The first step to solving our business problem begins with baseline model. We will walk you through the process of discovering the right baseline model which gave us the best result.
-
Moving Averages
-
Weighted Moving Averages
-
Exponential Moving Averages
After doing all the data cleaning and preparation and baseline modelling, we now have an arsenal of features which would help build a good predication model. We see that, from baseline modeling, how Exponential weighted moving averages gives the best forecasting among the rest. We will use this as a feature while building the regression model along with others we got from data preparation stage.

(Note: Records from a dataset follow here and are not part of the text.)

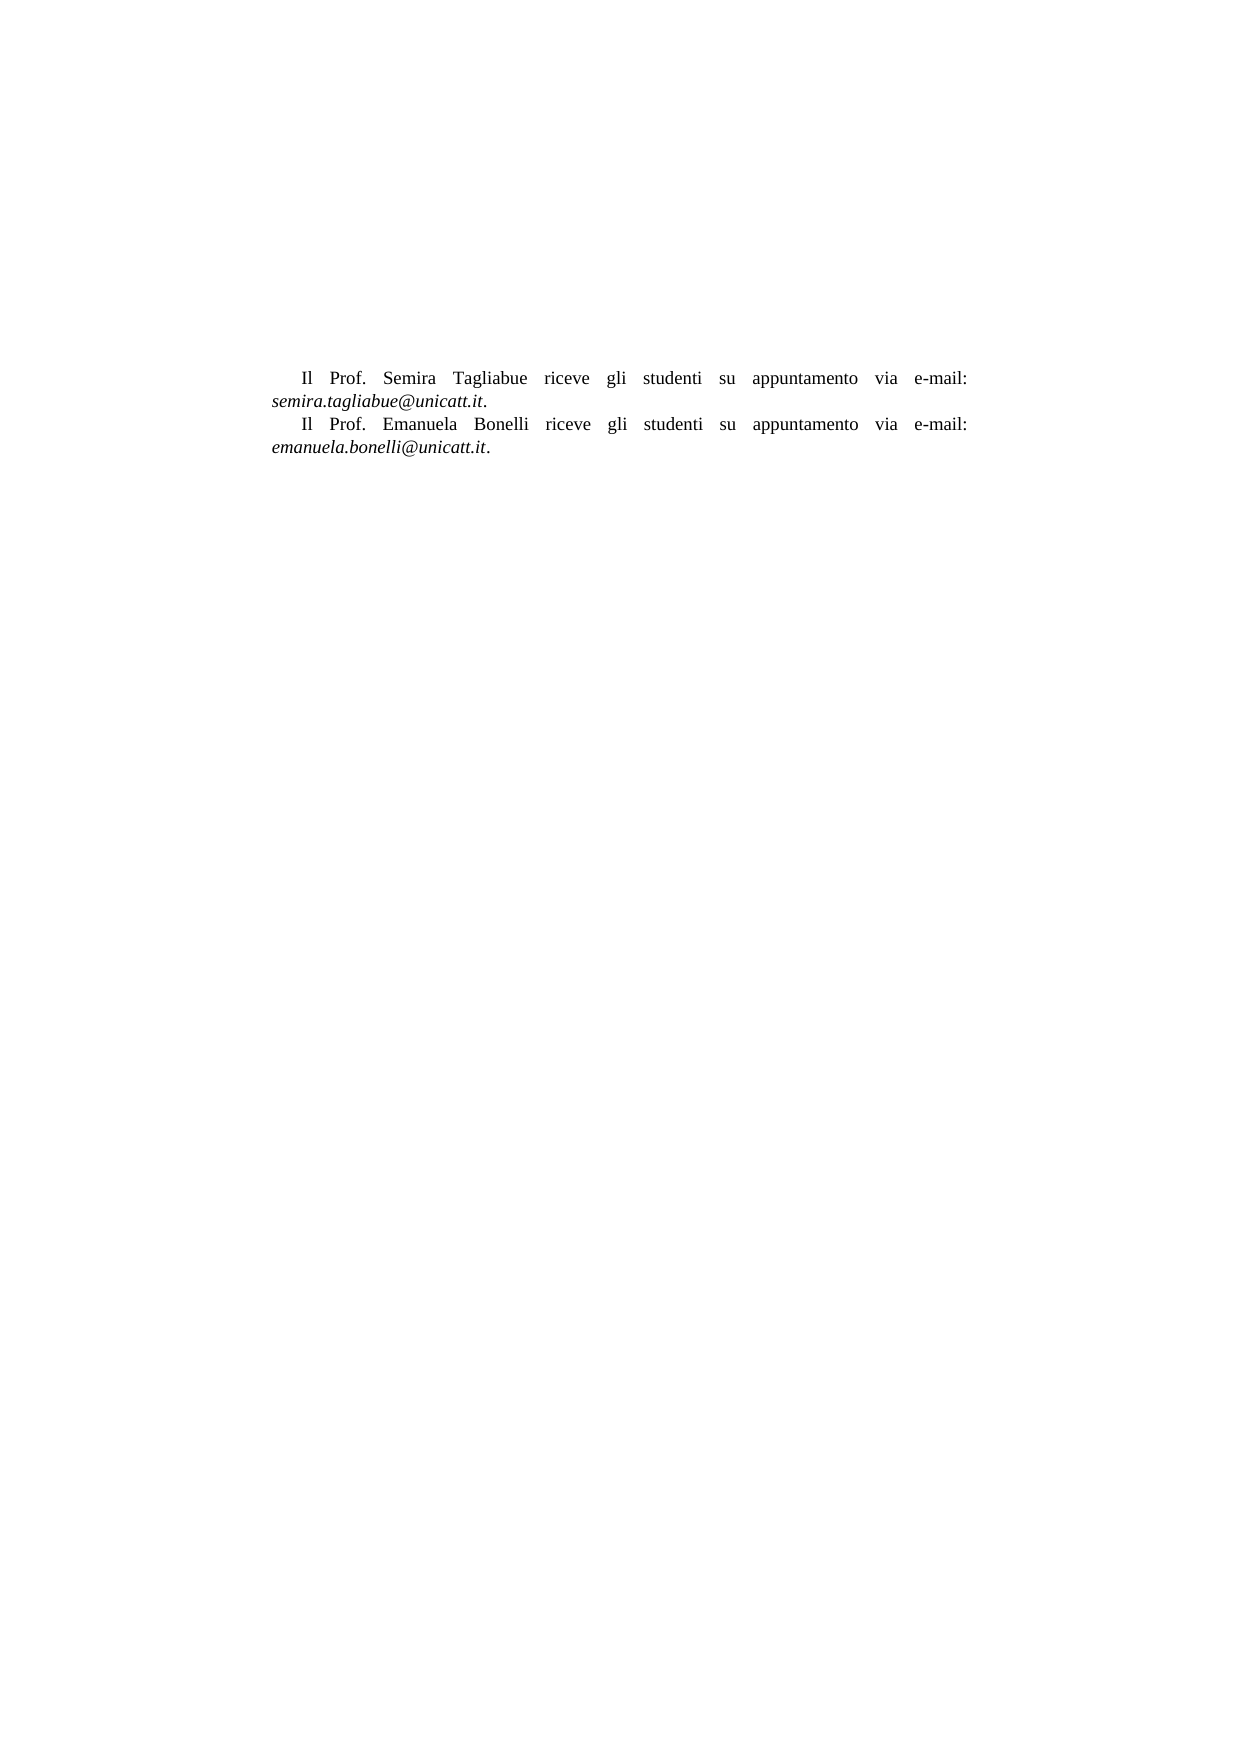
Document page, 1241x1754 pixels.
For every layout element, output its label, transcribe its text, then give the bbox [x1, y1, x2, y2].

text Il Prof. Semira Tagliabue riceve gli studenti su appuntamento via e-mail: semira.tagliabue@unicatt.it. [272, 366, 968, 412]
text Il Prof. Emanuela Bonelli riceve gli studenti su appuntamento via e-mail: emanuela.bonelli@unicatt.it. [272, 412, 968, 458]
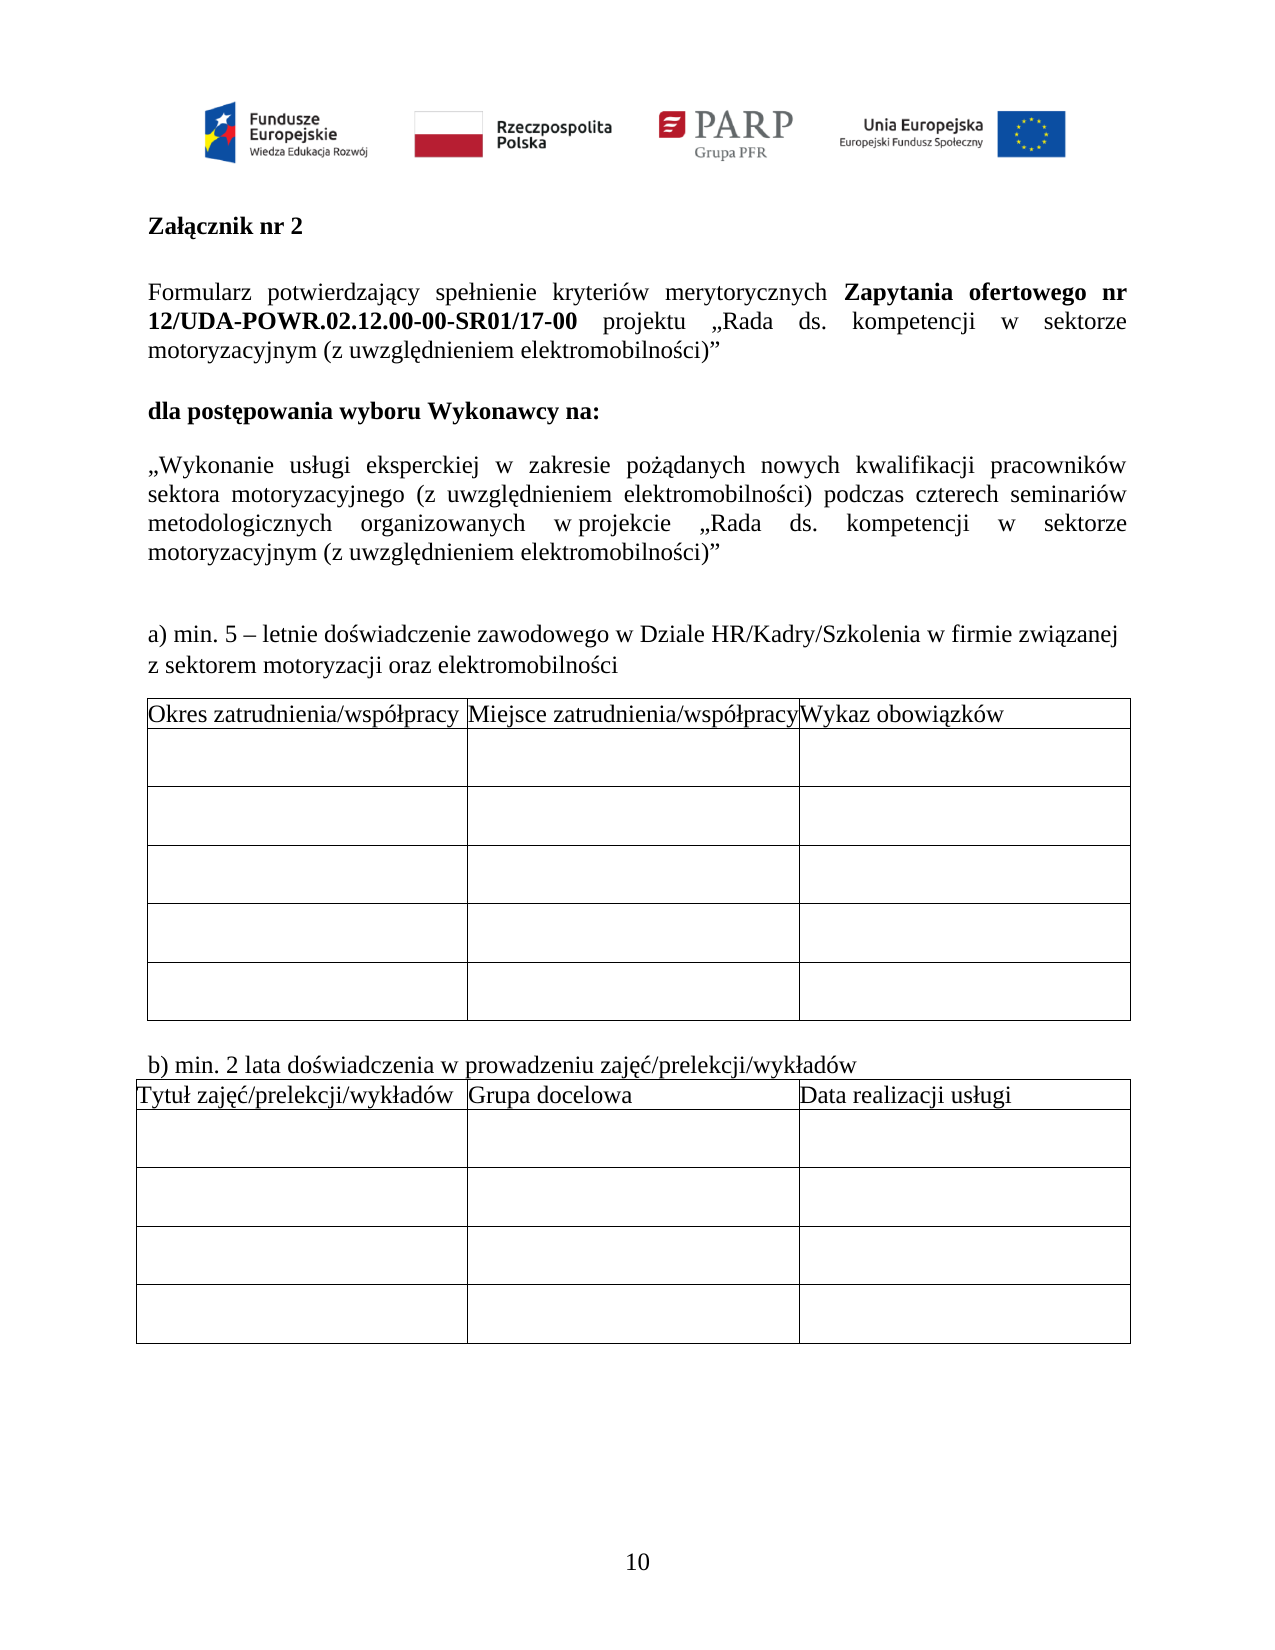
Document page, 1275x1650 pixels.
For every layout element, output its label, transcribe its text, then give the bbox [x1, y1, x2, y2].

picture [147, 73, 1128, 212]
table_header Miejsce zatrudnienia/współpracy [468, 699, 799, 728]
table_cell [468, 846, 799, 903]
table_cell [137, 1227, 467, 1284]
table_header Tytuł zajęć/prelekcji/wykładów [137, 1080, 467, 1109]
list dla postępowania wyboru Wykonawcy na: [148, 396, 1127, 425]
table_header Data realizacji usługi [800, 1080, 1130, 1109]
table_cell [800, 1168, 1130, 1226]
table_cell [468, 1110, 799, 1167]
text a) min. 5 – letnie doświadczenie zawodowego w Dziale HR/Kadry/Szkolenia w firmie związanej z sektorem motoryzacji oraz elektromobilności [148, 619, 1127, 679]
table_cell [137, 1285, 467, 1343]
table_cell [800, 1110, 1130, 1167]
text Załącznik nr 2 [148, 212, 1127, 240]
table_cell [137, 1168, 467, 1226]
table_cell [148, 963, 467, 1020]
table_cell [800, 846, 1130, 903]
table_cell [148, 787, 467, 845]
table_cell [468, 787, 799, 845]
table_cell [148, 904, 467, 962]
table_cell [468, 1227, 799, 1284]
table_cell [468, 729, 799, 786]
table_cell [800, 904, 1130, 962]
table_cell [137, 1110, 467, 1167]
table_header Grupa docelowa [468, 1080, 799, 1109]
text b) min. 2 lata doświadczenia w prowadzeniu zajęć/prelekcji/wykładów [148, 1050, 1127, 1079]
text „Wykonanie usługi eksperckiej w zakresie pożądanych nowych kwalifikacji pracowników sektora motoryzacyjnego (z uwzględnieniem elektromobilności) podczas czterech seminariów metodologicznych organizowanych w projekcie „Rada ds. kompetencji w sektorze motoryzacyjnym (z uwzględnieniem elektromobilności)” [148, 450, 1127, 565]
table_cell [800, 1285, 1130, 1343]
table_header Okres zatrudnienia/współpracy [148, 699, 467, 728]
table_cell [148, 846, 467, 903]
table_cell [468, 1168, 799, 1226]
text Formularz potwierdzający spełnienie kryteriów merytorycznych Zapytania ofertowego nr 12/UDA-POWR.02.12.00-00-SR01/17-00 projektu „Rada ds. kompetencji w sektorze motoryzacyjnym (z uwzględnieniem elektromobilności)” [148, 277, 1127, 363]
table_cell [800, 1227, 1130, 1284]
table_header Wykaz obowiązków [800, 699, 1130, 728]
table_cell [800, 787, 1130, 845]
table_cell [468, 904, 799, 962]
table_cell [468, 1285, 799, 1343]
table_cell [468, 963, 799, 1020]
table_cell [800, 963, 1130, 1020]
table_cell [148, 729, 467, 786]
table_cell [800, 729, 1130, 786]
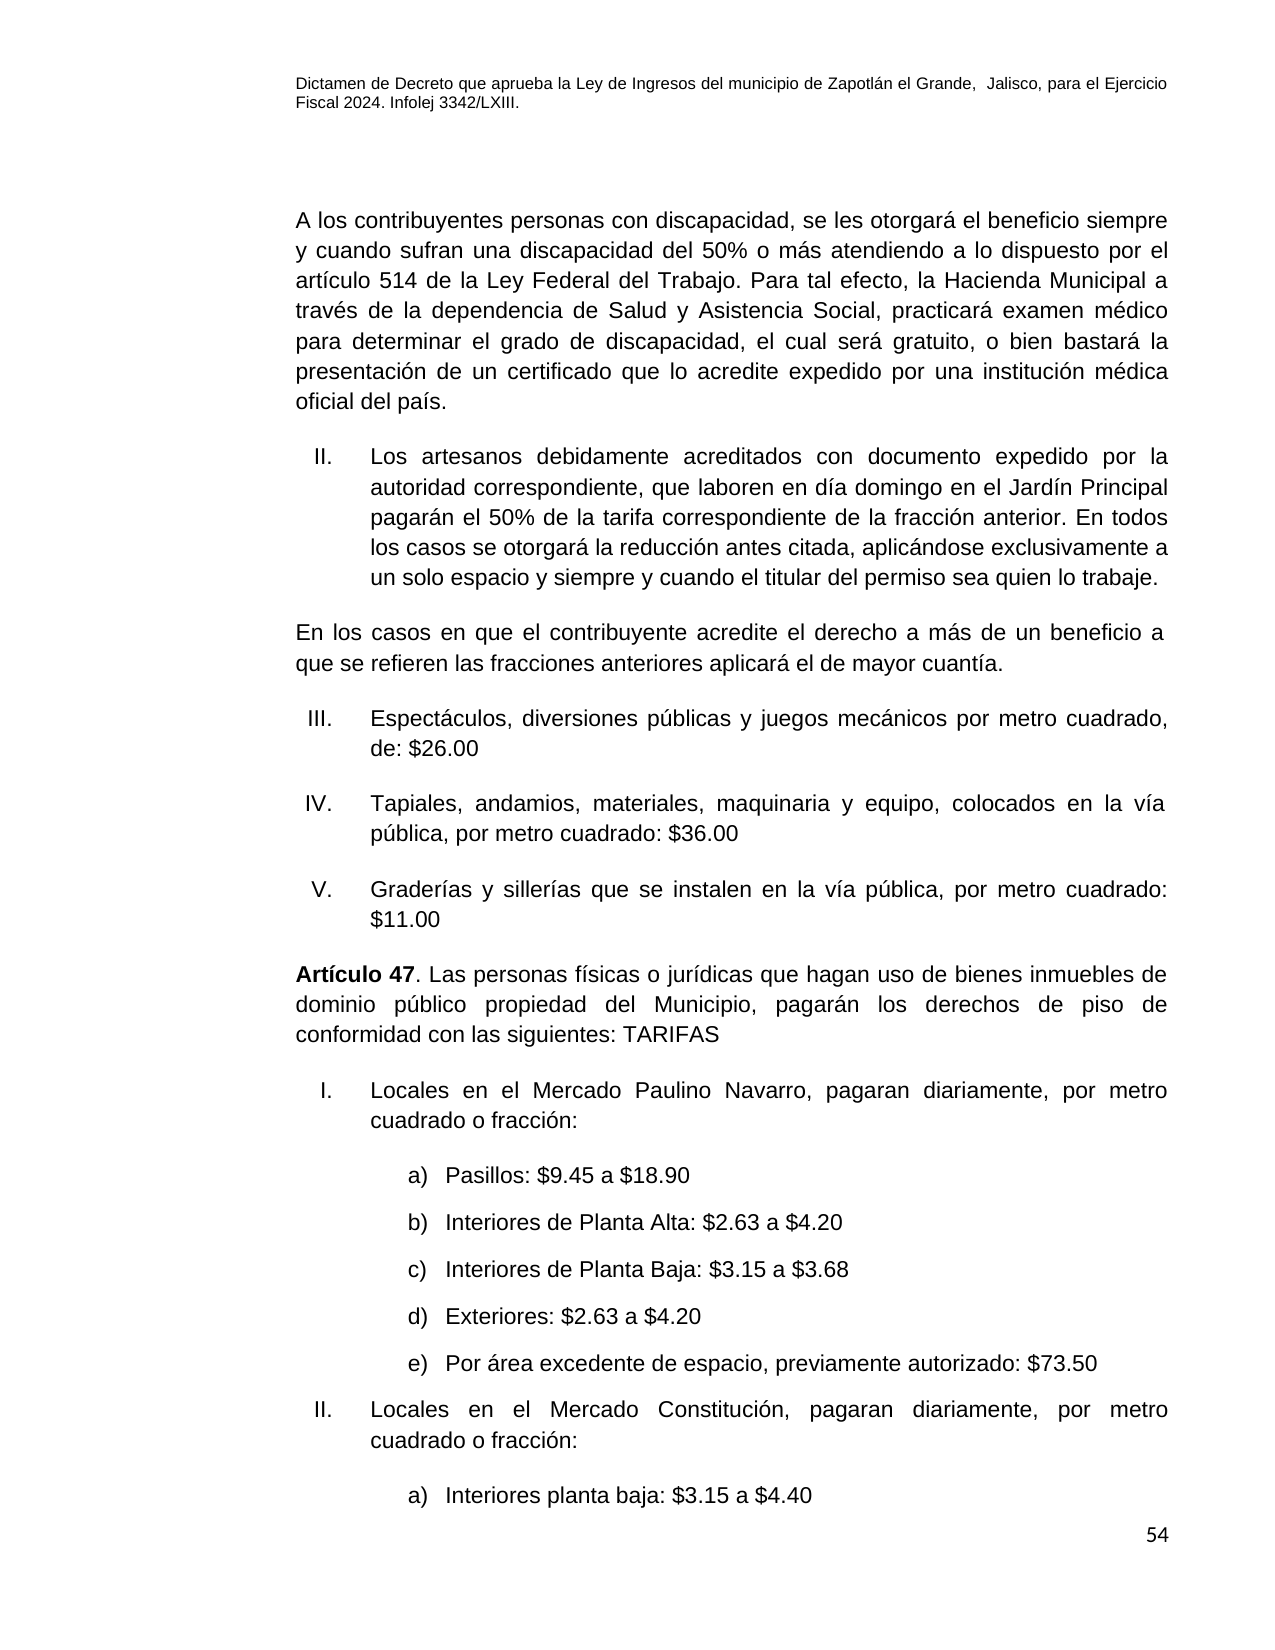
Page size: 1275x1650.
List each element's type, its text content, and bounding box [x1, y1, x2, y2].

list Interiores planta baja: $3.15 a $4.40 [408, 1482, 1169, 1508]
list Por área excedente de espacio, previamente autorizado: $73.50 [408, 1349, 1169, 1376]
list Locales en el Mercado Paulino Navarro, pagaran diariamente, por metro cuadrado o fracción: [333, 1077, 1169, 1133]
list Pasillos: $9.45 a $18.90 [408, 1162, 1169, 1188]
list Exteriores: $2.63 a $4.20 [408, 1303, 1169, 1329]
text Artículo 47. Las personas físicas o jurídicas que hagan uso de bienes inmuebles de dominio público propiedad del Municipio, pagarán los derechos de piso de conformidad con las siguientes: TARIFAS [295, 961, 1169, 1048]
list Locales en el Mercado Constitución, pagaran diariamente, por metro cuadrado o fracción: [333, 1396, 1169, 1453]
list Los artesanos debidamente acreditados con documento expedido por la autoridad correspondiente, que laboren en día domingo en el Jardín Principal pagarán el 50% de la tarifa correspondiente de la fracción anterior. En todos los casos se otorgará la reducción antes citada, aplicándose exclusivamente a un solo espacio y siempre y cuando el titular del permiso sea quien lo trabaje. [333, 443, 1169, 590]
list Espectáculos, diversiones públicas y juegos mecánicos por metro cuadrado, de: $26.00 [333, 705, 1169, 761]
text En los casos en que el contribuyente acredite el derecho a más de un beneficio a que se refieren las fracciones anteriores aplicará el de mayor cuantía. [295, 619, 1165, 676]
text A los contribuyentes personas con discapacidad, se les otorgará el beneficio siempre y cuando sufran una discapacidad del 50% o más atendiendo a lo dispuesto por el artículo 514 de la Ley Federal del Trabajo. Para tal efecto, la Hacienda Municipal a través de la dependencia de Salud y Asistencia Social, practicará examen médico para determinar el grado de discapacidad, el cual será gratuito, o bien bastará la presentación de un certificado que lo acredite expedido por una institución médica oficial del país. [295, 207, 1169, 414]
list Interiores de Planta Alta: $2.63 a $4.20 [408, 1209, 1169, 1235]
list Graderías y sillerías que se instalen en la vía pública, por metro cuadrado: $11.00 [333, 876, 1169, 932]
list Tapiales, andamios, materiales, maquinaria y equipo, colocados en la vía pública, por metro cuadrado: $36.00 [333, 790, 1165, 847]
list Interiores de Planta Baja: $3.15 a $3.68 [408, 1256, 1169, 1282]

For test and train split by time, we take 3 months of 2016 pickup data and split it such that for every region we have 70% data in train and 30% in the test. As this is a time-series problem, we have to split our train and test data on the basis of time.
-
LINEAR REGRESSION
-
RANDOM FOREST REGRESSION
-
XGBOOST REGRESSOR
Error Metric Matrix (Tree Based Regression Methods) - MAPE
--------------------------------------------------------------------------------------------------------
Baseline Model - Train: 0.1487 | Test: 0.1422
Exponential Averages Forecasting - Train: 0.1412 | Test: 0.1349
Linear Regression - Train: 0.1421 | Test: 0.1348
Random Forest Regression - Train: 0.0987 | Test: 0.1333
XgBoost Regression - Train: 0.1385 | Test: 0.1328
--------------------------------------------------------------------------------------------------------
-
I have built a total of 5 regression models using the pickup_densities. Some models used the time series property while the other models ignored it and was treated as a proper regression problem.
-
We can see that XGBoost performed based on TEST_MAPE was better than other models. Linear Regression was able to achieve similar values as XGBoost.
-
Here Random Forest Regression performs well on Train data and not good on test data which makes it overfit.Therefore, I choose XGBoost to avoid overfitting.
-
Some of the more important features used by these models are pickupdensity(P(t-1),P(t-2)...) followed by Exponential Moving Averages using the previous pickup densities(predicted).
-
Using these predictions, the Yellow taxi owners can decide where to station themselves during their hours of least pickup.